(Beginning of Given data)

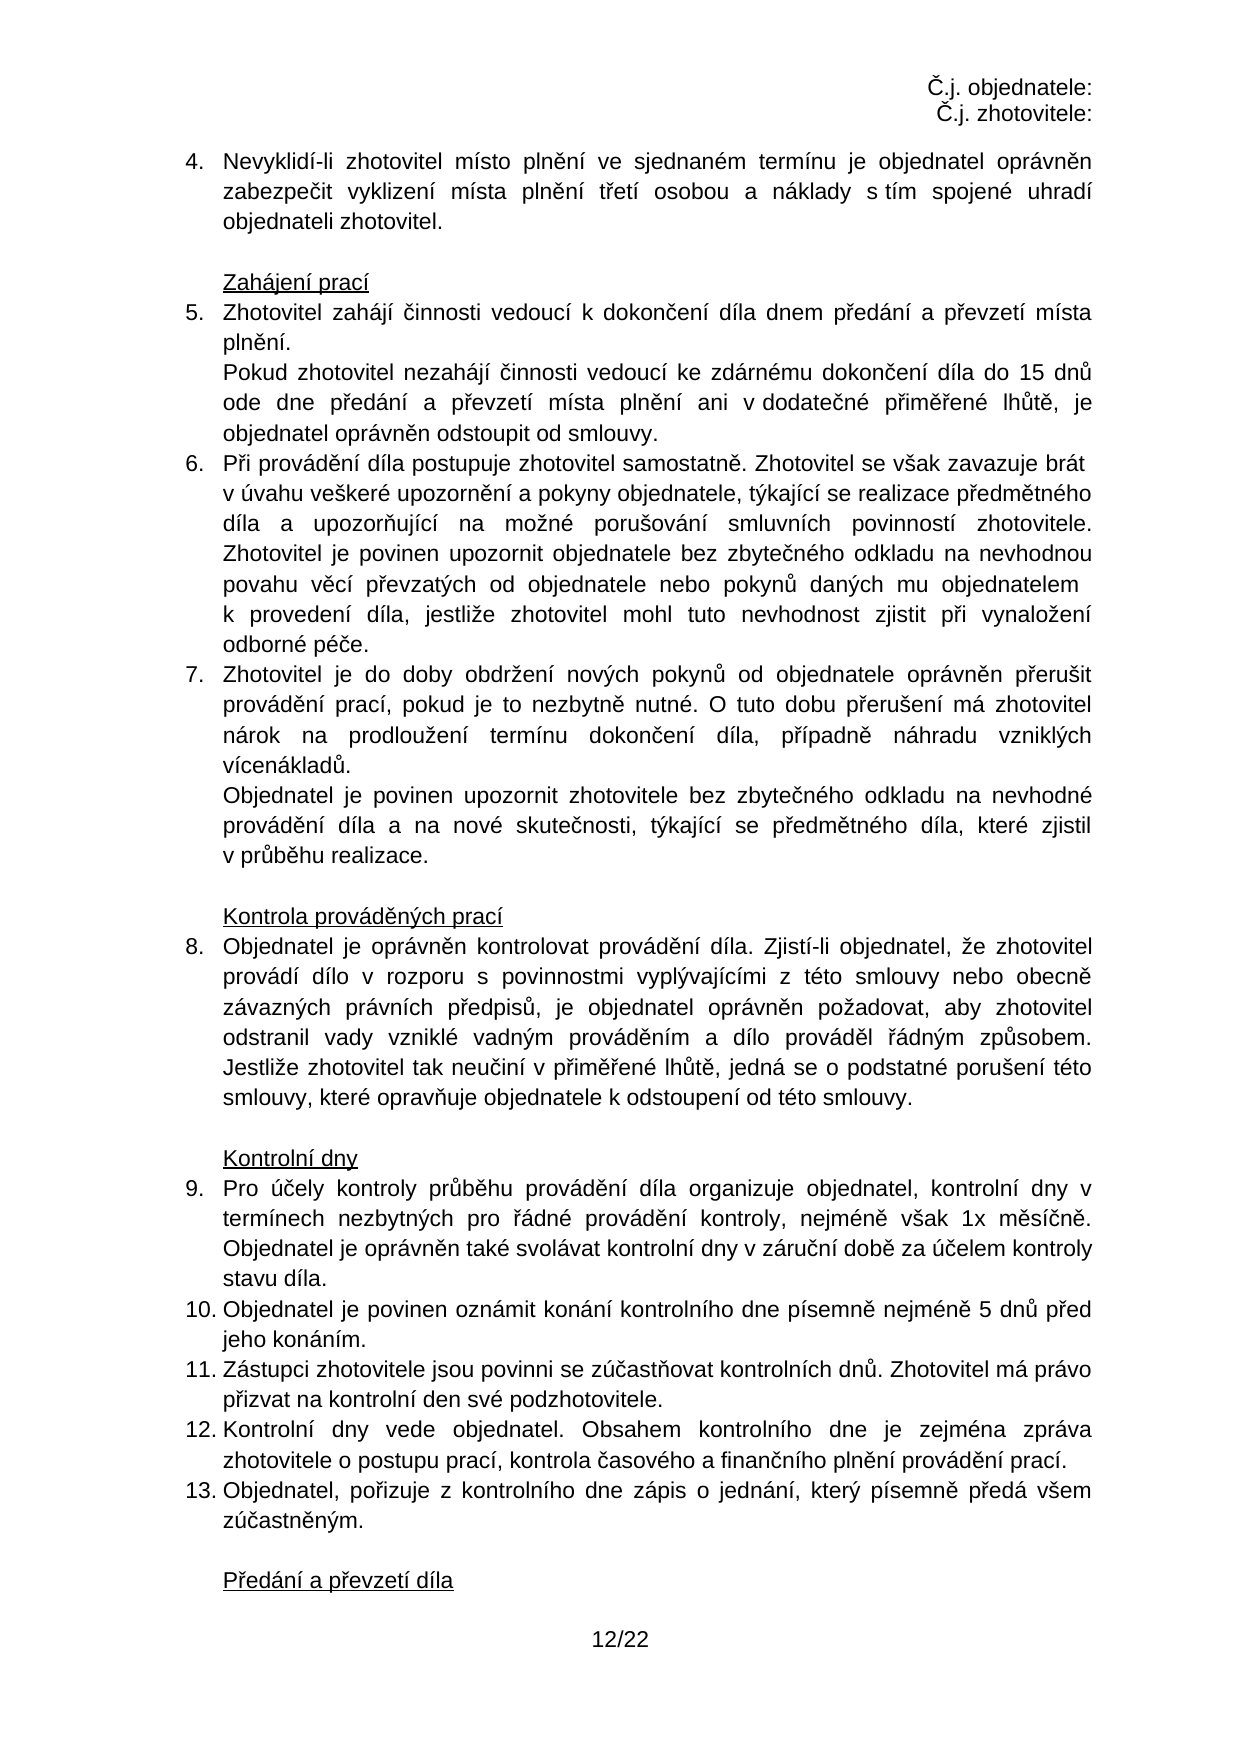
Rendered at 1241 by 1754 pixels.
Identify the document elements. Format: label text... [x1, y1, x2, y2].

list Kontrola prováděných prací [223, 873, 1093, 929]
list Nevyklidí-li zhotovitel místo plnění ve sjednaném termínu je objednatel oprávněn zabezpečit vyklizení místa plnění třetí osobou a náklady s tím spojené uhradí objednateli zhotovitel. [185, 148, 1093, 234]
list Předání a převzetí díla [223, 1567, 1093, 1594]
list Kontrolní dny vede objednatel. Obsahem kontrolního dne je zejména zpráva zhotovitele o postupu prací, kontrola časového a finančního plnění provádění prací. [185, 1416, 1093, 1473]
list Objednatel je oprávněn kontrolovat provádění díla. Zjistí-li objednatel, že zhotovitel provádí dílo v rozporu s povinnostmi vyplývajícími z této smlouvy nebo obecně závazných právních předpisů, je objednatel oprávněn požadovat, aby zhotovitel odstranil vady vzniklé vadným prováděním a dílo prováděl řádným způsobem. Jestliže zhotovitel tak neučiní v přiměřené lhůtě, jedná se o podstatné porušení této smlouvy, které opravňuje objednatele k odstoupení od této smlouvy. [185, 933, 1093, 1110]
list Zhotovitel zahájí činnosti vedoucí k dokončení díla dnem předání a převzetí místa plnění. Pokud zhotovitel nezahájí činnosti vedoucí ke zdárnému dokončení díla do 15 dnů ode dne předání a převzetí místa plnění ani v dodatečné přiměřené lhůtě, je objednatel oprávněn odstoupit od smlouvy. [185, 299, 1093, 446]
list Pro účely kontroly průběhu provádění díla organizuje objednatel, kontrolní dny v termínech nezbytných pro řádné provádění kontroly, nejméně však 1x měsíčně. Objednatel je oprávněn také svolávat kontrolní dny v záruční době za účelem kontroly stavu díla. [185, 1175, 1093, 1292]
list Objednatel, pořizuje z kontrolního dne zápis o jednání, který písemně předá všem zúčastněným. [185, 1477, 1093, 1533]
list Objednatel je povinen oznámit konání kontrolního dne písemně nejméně 5 dnů před jeho konáním. [185, 1296, 1093, 1352]
list Zhotovitel je do doby obdržení nových pokynů od objednatele oprávněn přerušit provádění prací, pokud je to nezbytně nutné. O tuto dobu přerušení má zhotovitel nárok na prodloužení termínu dokončení díla, případně náhradu vzniklých vícenákladů. Objednatel je povinen upozornit zhotovitele bez zbytečného odkladu na nevhodné provádění díla a na nové skutečnosti, týkající se předmětného díla, které zjistil v průběhu realizace. [185, 661, 1093, 869]
list Zahájení prací [223, 268, 1093, 295]
list Při provádění díla postupuje zhotovitel samostatně. Zhotovitel se však zavazuje brát v úvahu veškeré upozornění a pokyny objednatele, týkající se realizace předmětného díla a upozorňující na možné porušování smluvních povinností zhotovitele. Zhotovitel je povinen upozornit objednatele bez zbytečného odkladu na nevhodnou povahu věcí převzatých od objednatele nebo pokynů daných mu objednatelem k provedení díla, jestliže zhotovitel mohl tuto nevhodnost zjistit při vynaložení odborné péče. [185, 450, 1093, 657]
list Zástupci zhotovitele jsou povinni se zúčastňovat kontrolních dnů. Zhotovitel má právo přizvat na kontrolní den své podzhotovitele. [185, 1356, 1093, 1412]
list Kontrolní dny [223, 1144, 1093, 1171]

(End of Given data)

§ **Exercise objective**
Would you print all of the entries exactly, omitting any image?

§ **Task output**
Rendered at 1241 by 1754 pixels.
Identify the document elements. Format: label text... [x1, y1, x2, y2].

list Kontrola prováděných prací [223, 873, 1093, 929]
list Nevyklidí-li zhotovitel místo plnění ve sjednaném termínu je objednatel oprávněn zabezpečit vyklizení místa plnění třetí osobou a náklady s tím spojené uhradí objednateli zhotovitel. [185, 148, 1093, 234]
list Předání a převzetí díla [223, 1567, 1093, 1594]
list Kontrolní dny vede objednatel. Obsahem kontrolního dne je zejména zpráva zhotovitele o postupu prací, kontrola časového a finančního plnění provádění prací. [185, 1416, 1093, 1473]
list Objednatel je oprávněn kontrolovat provádění díla. Zjistí-li objednatel, že zhotovitel provádí dílo v rozporu s povinnostmi vyplývajícími z této smlouvy nebo obecně závazných právních předpisů, je objednatel oprávněn požadovat, aby zhotovitel odstranil vady vzniklé vadným prováděním a dílo prováděl řádným způsobem. Jestliže zhotovitel tak neučiní v přiměřené lhůtě, jedná se o podstatné porušení této smlouvy, které opravňuje objednatele k odstoupení od této smlouvy. [185, 933, 1093, 1110]
list Zhotovitel zahájí činnosti vedoucí k dokončení díla dnem předání a převzetí místa plnění. Pokud zhotovitel nezahájí činnosti vedoucí ke zdárnému dokončení díla do 15 dnů ode dne předání a převzetí místa plnění ani v dodatečné přiměřené lhůtě, je objednatel oprávněn odstoupit od smlouvy. [185, 299, 1093, 446]
list Pro účely kontroly průběhu provádění díla organizuje objednatel, kontrolní dny v termínech nezbytných pro řádné provádění kontroly, nejméně však 1x měsíčně. Objednatel je oprávněn také svolávat kontrolní dny v záruční době za účelem kontroly stavu díla. [185, 1175, 1093, 1292]
list Objednatel, pořizuje z kontrolního dne zápis o jednání, který písemně předá všem zúčastněným. [185, 1477, 1093, 1533]
list Objednatel je povinen oznámit konání kontrolního dne písemně nejméně 5 dnů před jeho konáním. [185, 1296, 1093, 1352]
list Zhotovitel je do doby obdržení nových pokynů od objednatele oprávněn přerušit provádění prací, pokud je to nezbytně nutné. O tuto dobu přerušení má zhotovitel nárok na prodloužení termínu dokončení díla, případně náhradu vzniklých vícenákladů. Objednatel je povinen upozornit zhotovitele bez zbytečného odkladu na nevhodné provádění díla a na nové skutečnosti, týkající se předmětného díla, které zjistil v průběhu realizace. [185, 661, 1093, 869]
list Zahájení prací [223, 268, 1093, 295]
list Při provádění díla postupuje zhotovitel samostatně. Zhotovitel se však zavazuje brát v úvahu veškeré upozornění a pokyny objednatele, týkající se realizace předmětného díla a upozorňující na možné porušování smluvních povinností zhotovitele. Zhotovitel je povinen upozornit objednatele bez zbytečného odkladu na nevhodnou povahu věcí převzatých od objednatele nebo pokynů daných mu objednatelem k provedení díla, jestliže zhotovitel mohl tuto nevhodnost zjistit při vynaložení odborné péče. [185, 450, 1093, 657]
list Zástupci zhotovitele jsou povinni se zúčastňovat kontrolních dnů. Zhotovitel má právo přizvat na kontrolní den své podzhotovitele. [185, 1356, 1093, 1412]
list Kontrolní dny [223, 1144, 1093, 1171]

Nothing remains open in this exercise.